Pickering: Electricity We don’t Need
Imagine spending billions on something you don’t need. This is exactly what we’re doing with Pickering.
Ontario electricity consumers pay Ontario Power Generation (OPG) over a billion dollars annually for Pickering’s output, but as the graph below shows we don’t need Pickering at all.
The graph contrasts the Independent Electricity System Operator’s (IESO) projection for overall electricity demand (the blue line) with the projected need for “baseload” supply (the redline).
Ontario’s electricity planners consider “baseload” to be the minimum amount of supply to meet constant demand. Because they run twenty-four hours a day, hydro and nuclear plants are currently used to meet baseload demand (although this could change in the future).
All of Pickering’s output – the checkered yellow bars – fall above the red line.
The take-away message: Pickering’s entire output will be surplus for the next five years. We’re spending billions on something we don’t need.
And while the surplus does drop in 2019 and 2020 as reactors at Bruce and Darlington go offline for refurbishment (this could also change with adjustments to refurbishment schedules), this graph most likely underestimates baseload supply because it doesn’t include production from other baseload sources, such as Combined Heat and Power (CHP) facilities.
Indeed if Minister Chiarelli follows through on his government’s promise to put ramp up energy conservation demand will drop even further by 2020.
Pickering: A Money Pit
What do you do after buying electricity you don’t need?
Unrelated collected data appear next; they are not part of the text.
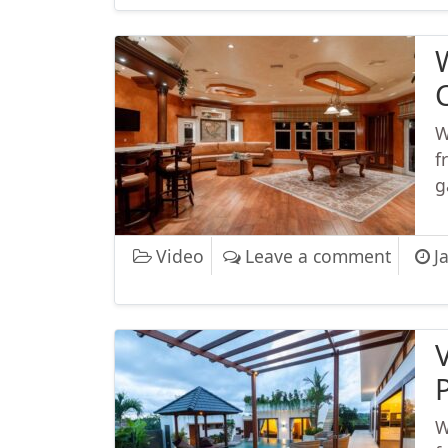
W
f
g
on Wha
Video
Leave a comment
J
W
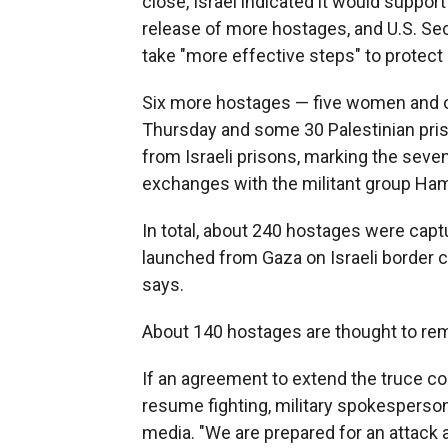
close, Israel indicated it would support
release of more hostages, and U.S. Sec
take "more effective steps" to protect ci
Six more hostages — five women and 
Thursday and some 30 Palestinian pri
from Israeli prisons, marking the sev
exchanges with the militant group Ha
In total, about 240 hostages were capt
launched from Gaza on Israeli border c
says.
About 140 hostages are thought to rema
If an agreement to extend the truce cou
resume fighting, military spokesperson
media. "We are prepared for an attack at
Right now we’re typically selling it at a loss to the United States.
At present, Ontario’s grid operator pays OPG about 5.5 cents a KWh for Pickering’s output and then sells it a rebate to the Americans. OPG wants more for running its aging reactors and has asked the Ontario Energy Board to increase the payments for its nuclear plants to 6.9 cents KWh – a 30% increase. This would increase the average Ontarian’s electricity bill by $5.36 a month.
Indeed, a 2012 review by Ontario Power Authority (OPA) characterized Pickering’s continued operation as a potential $760 million “dis-benefit” to the province’s electricity system.
In short, Pickering is a massive money pit.
Pickering is operating beyond safety limits
Continuing to run the agining Pickering reactors also comes with increasing accident risks.
Even if there’s no need for the power, OPG hopes to get paid for running the Pickering reactors until 2020. This is highly risky because Pickering reaches the end of its design life next year.
And despite years of preparation, OPG failed to provide proof it could safely operate Pickering beyond its design life during hearings of the Canadian Nuclear Safety Commission (CNSC) last May.
Worse still, Greenpeace submitted evidence to the Commission showing the risk of an accident at Pickering had increased significantly and the station’s operation exceeds safety limits. The evidence was OPG’s own risk studies.
In response, the Commission – in an unprecedented move – denied OPG permission to run Pickering beyond its design life. It instructed OPG to come back next year with a full safety case including “an action plan” for system upgrades if warranted.
What would such an action plan entail? Potentially expensive engineered upgrades. The cost of these upgrades would eventually get passed onto electricity consumers.
Time to Retire Pickering
Last month, Energy Minister Bob Chiarelli announced he was cancelling plans to build new reactors. He admitted new reactors weren’t needed due to declining electricity demand.
What Minister Chiarelli didn’t say was this decline in electricity demand has also eliminated the need for Pickering.
New reactors were meant to replace Pickering when it closes. And the proposed life-extension of Pickering was intended to bridge a perceived electricity gap between Pickering’s end of life in 2014 and when new reactors were hoped to come online in 2020.
Declining electricity demand, however, has eliminated the need for new reactors and Pickering.
Minister Chiarelli has good reason, then, to cancel the proposed life-extension of Pickering when he releases the government’s new Long Term Electricity Plan next month.
Indeed, it doesn’t make any sense to spend billions on something we don’t need.